··· TEXT PASSAGE ···

Click on "Add data source" (green button on the right)
Add InfluxDB as a data source for Grafana
Fill the form exactly as follows:
- Name = "snap"
- Type = "InfluxDB"
In HTTP settings, fill as follows:
- Url = "http://(IP.address.of.any.node):8086"
- Access = "direct"
- Leave HTTP Auth untouched
In InfluxDB details, fill as follows:
- Database = "snap"
- Leave user and password blank
Finally, click on "add", you should see a green message saying "Success - Data source is working". If you see an orange box (sometimes without a message), it means that you got something wrong. Triple check everything again.
Create a dashboard in Grafana
Click on the Grafana logo again (the orange spiral in the top left corner)
Hover over "Dashboards"
Click "+ New"
Click on the little green rectangle that appeared in the top left
Hover over "Add Panel"
Click on "Graph"
At this point, you should see a sample graph showing up.
Setting up a graph in Grafana
- Panel data source: select snap
- Click on the SELECT metrics query to expand it
- Click on "select measurement" and pick CPU usage
- Click on the "+" right next to "WHERE"
- Select "docker_id"
- Select the ID of a container of your choice (e.g. the one running InfluxDB)
- Click on the "+" on the right of the "SELECT" line
- Add "derivative"
- In the "derivative" option, select "1s"
- In the top right corner, click on the clock, and pick "last 5 minutes"
Congratulations, you are viewing the CPU usage of a single container!
Before moving on ...
Leave that tab open!
We are going to set up another metrics system
... And then compare both graphs side by side
Prometheus vs. Snap
Prometheus is another metrics collection system
Snap pushes metrics; Prometheus pulls them
Prometheus components
The Prometheus server pulls, stores, and displays metrics
Its configuration defines a list of exporter endpoints
(that list can be dynamic, using e.g. Consul, DNS, Etcd...)The exporters expose metrics over HTTP using a simple line-oriented format
(An optimized format using protobuf is also possible)
It's all about the /metrics
This is what the node exporter looks like:
Prometheus itself exposes its own internal metrics, too:
A Prometheus server will scrape URLs like these
(It can also use protobuf to avoid the overhead of parsing line-oriented formats!)

··· RECORDS ···

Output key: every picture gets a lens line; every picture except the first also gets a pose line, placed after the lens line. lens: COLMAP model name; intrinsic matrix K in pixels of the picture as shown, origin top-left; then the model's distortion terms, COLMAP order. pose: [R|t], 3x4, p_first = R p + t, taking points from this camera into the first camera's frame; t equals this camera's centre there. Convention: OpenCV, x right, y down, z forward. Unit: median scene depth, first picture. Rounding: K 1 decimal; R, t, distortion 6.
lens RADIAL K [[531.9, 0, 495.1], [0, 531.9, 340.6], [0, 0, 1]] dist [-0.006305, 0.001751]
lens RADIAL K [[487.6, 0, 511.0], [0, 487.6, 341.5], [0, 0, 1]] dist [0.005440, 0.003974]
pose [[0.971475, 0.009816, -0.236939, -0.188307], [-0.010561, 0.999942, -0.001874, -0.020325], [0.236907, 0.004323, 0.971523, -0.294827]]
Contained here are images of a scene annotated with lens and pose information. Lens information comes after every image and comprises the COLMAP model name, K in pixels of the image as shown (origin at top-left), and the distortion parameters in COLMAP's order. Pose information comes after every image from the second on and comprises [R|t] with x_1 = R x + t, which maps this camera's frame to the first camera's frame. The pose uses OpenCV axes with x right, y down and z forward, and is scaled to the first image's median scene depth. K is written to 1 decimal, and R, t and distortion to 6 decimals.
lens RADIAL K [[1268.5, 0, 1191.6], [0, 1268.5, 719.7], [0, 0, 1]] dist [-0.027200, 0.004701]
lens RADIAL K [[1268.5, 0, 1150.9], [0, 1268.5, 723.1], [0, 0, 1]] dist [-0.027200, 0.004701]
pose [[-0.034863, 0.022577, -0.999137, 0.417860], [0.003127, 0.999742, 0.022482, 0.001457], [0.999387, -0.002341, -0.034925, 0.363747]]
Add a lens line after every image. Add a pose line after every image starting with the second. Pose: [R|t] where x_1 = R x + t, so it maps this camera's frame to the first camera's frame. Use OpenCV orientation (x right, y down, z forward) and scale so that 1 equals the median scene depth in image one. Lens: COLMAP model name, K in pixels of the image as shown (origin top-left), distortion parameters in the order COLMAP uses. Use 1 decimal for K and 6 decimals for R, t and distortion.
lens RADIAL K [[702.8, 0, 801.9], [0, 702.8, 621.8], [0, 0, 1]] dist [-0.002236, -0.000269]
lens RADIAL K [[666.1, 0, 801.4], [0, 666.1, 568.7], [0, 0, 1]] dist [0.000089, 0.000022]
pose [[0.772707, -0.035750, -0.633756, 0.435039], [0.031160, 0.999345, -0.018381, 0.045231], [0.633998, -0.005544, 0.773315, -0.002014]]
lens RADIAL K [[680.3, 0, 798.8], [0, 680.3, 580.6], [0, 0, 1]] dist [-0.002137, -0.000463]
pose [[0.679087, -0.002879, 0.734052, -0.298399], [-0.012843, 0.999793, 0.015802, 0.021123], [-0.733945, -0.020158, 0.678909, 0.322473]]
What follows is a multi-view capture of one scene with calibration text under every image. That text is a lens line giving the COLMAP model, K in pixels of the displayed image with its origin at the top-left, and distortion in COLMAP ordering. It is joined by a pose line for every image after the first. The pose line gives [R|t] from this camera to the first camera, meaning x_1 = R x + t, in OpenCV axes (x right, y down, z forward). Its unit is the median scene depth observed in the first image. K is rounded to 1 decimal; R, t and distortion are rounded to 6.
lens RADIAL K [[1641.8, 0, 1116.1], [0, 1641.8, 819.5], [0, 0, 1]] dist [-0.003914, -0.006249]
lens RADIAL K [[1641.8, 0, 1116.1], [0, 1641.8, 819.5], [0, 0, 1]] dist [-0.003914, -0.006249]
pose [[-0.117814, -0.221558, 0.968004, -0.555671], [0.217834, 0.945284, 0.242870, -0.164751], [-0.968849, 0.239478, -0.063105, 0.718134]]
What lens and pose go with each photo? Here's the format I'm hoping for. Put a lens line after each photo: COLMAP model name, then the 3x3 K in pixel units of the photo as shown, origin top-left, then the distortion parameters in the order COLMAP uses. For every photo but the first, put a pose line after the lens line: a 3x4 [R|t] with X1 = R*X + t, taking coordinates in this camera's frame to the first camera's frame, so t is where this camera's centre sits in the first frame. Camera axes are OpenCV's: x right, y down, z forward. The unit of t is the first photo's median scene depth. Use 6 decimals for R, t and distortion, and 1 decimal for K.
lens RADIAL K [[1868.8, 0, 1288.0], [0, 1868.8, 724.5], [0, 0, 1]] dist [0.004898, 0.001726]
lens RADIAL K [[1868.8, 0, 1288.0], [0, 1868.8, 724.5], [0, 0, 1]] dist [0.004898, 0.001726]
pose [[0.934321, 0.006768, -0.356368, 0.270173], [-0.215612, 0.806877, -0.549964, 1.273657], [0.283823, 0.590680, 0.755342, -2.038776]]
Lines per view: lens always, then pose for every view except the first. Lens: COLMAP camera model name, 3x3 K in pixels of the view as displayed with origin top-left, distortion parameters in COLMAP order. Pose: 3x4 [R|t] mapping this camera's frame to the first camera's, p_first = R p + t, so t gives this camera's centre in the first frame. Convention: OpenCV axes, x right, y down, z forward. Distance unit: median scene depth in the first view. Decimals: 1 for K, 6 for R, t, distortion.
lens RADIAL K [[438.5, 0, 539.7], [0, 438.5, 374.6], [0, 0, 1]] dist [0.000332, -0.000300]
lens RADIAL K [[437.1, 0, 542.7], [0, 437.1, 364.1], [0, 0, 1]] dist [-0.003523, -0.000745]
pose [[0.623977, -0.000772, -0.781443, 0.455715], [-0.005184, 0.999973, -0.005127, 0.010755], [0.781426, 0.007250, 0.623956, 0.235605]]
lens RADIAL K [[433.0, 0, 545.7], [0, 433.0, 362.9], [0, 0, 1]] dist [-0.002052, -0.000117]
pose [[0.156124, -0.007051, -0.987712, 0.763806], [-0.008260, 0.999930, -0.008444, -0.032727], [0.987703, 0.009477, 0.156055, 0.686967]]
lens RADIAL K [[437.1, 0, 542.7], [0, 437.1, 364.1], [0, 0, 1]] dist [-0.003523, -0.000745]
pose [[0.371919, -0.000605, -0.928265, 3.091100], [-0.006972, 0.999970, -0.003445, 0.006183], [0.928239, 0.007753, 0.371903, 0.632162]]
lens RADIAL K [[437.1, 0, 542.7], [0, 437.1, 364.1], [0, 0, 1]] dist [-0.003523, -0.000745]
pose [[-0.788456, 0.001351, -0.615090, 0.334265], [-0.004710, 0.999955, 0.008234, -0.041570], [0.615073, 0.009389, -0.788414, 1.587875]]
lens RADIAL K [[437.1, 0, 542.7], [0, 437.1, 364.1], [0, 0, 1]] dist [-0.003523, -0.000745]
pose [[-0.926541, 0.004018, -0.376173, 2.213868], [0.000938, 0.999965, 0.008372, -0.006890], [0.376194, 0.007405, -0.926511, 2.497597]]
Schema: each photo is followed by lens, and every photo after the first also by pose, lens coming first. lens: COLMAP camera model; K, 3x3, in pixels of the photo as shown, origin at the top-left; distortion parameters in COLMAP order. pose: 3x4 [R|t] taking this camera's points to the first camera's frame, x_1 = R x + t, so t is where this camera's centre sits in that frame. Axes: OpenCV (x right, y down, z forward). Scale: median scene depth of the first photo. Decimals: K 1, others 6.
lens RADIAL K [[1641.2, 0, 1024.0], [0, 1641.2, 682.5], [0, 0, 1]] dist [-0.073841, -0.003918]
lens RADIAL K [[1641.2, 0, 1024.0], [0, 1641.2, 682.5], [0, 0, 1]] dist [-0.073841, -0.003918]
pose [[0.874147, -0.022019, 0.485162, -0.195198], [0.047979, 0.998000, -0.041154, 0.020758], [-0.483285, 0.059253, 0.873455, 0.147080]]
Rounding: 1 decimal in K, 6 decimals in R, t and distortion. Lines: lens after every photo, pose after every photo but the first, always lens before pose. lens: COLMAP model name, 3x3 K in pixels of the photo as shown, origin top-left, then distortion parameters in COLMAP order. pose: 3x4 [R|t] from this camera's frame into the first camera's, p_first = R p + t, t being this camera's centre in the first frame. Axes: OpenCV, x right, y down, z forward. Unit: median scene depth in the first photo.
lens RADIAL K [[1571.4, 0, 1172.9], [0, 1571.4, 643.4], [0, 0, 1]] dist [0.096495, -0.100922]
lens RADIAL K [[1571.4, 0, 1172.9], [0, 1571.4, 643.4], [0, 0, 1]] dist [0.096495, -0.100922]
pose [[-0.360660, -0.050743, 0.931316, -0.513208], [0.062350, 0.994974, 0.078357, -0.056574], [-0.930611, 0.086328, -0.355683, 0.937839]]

···

Can you pick up the Grafana and Prometheus metrics tutorial after its final line and keep going? The listing is drawn from a separate source.

ANSWER:
Collecting metrics with Prometheus on Swarm
We will run two global services (i.e. scheduled on all our nodes):
the Prometheus node exporter to get node metrics
Google's cAdvisor to get container metrics
We will run a Prometheus server to scrape these exporters
The Prometheus server will be configured to use DNS service discovery
We will use
tasks.<servicename>
for service discoveryAll these services will be placed on a private internal network
Creating an overlay network for Prometheus
- This is the easiest step ☺
- Create an overlay network:
docker network create --driver overlay prom
Running the node exporter
- The node exporter should run directly on the hosts
- However, it can run from a container, if configured properly
(it needs to access the host's filesystems, in particular /proc and /sys)
- Start the node exporter:
docker service create --name node --mode global --network prom \ --mount type=bind,source=/proc,target=/host/proc \ --mount type=bind,source=/sys,target=/host/sys \ --mount type=bind,source=/,target=/rootfs \ prom/node-exporter \ --path.procfs /host/proc \ --path.sysfs /host/proc \ --collector.filesystem.ignored-mount-points "^/(sys|proc|dev|host|etc)($|/)"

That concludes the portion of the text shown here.